» PROBLEM STATEMENT
Pictures aside, return all of the records exactly as they stand.

» RECORD EXTRACTS
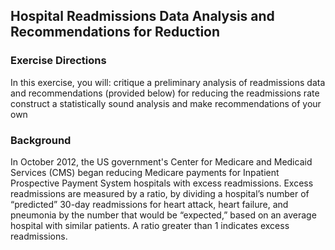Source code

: 
## Hospital Readmissions Data Analysis and Recommendations for Reduction

### Exercise Directions
In this exercise, you will:
critique a preliminary analysis of readmissions data and recommendations (provided below) for reducing the readmissions rate
construct a statistically sound analysis and make recommendations of your own

### Background
In October 2012, the US government's Center for Medicare and Medicaid Services (CMS) began reducing Medicare payments for Inpatient Prospective Payment System hospitals with excess readmissions. Excess readmissions are measured by a ratio, by dividing a hospital’s number of “predicted” 30-day readmissions for heart attack, heart failure, and pneumonia by the number that would be “expected,” based on an average hospital with similar patients. A ratio greater than 1 indicates excess readmissions.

» SOLVED EXERCISE
Source code

: 
## Hospital Readmissions Data Analysis and Recommendations for Reduction

### Exercise Directions
In this exercise, you will:
critique a preliminary analysis of readmissions data and recommendations (provided below) for reducing the readmissions rate
construct a statistically sound analysis and make recommendations of your own

### Background
In October 2012, the US government's Center for Medicare and Medicaid Services (CMS) began reducing Medicare payments for Inpatient Prospective Payment System hospitals with excess readmissions. Excess readmissions are measured by a ratio, by dividing a hospital’s number of “predicted” 30-day readmissions for heart attack, heart failure, and pneumonia by the number that would be “expected,” based on an average hospital with similar patients. A ratio greater than 1 indicates excess readmissions.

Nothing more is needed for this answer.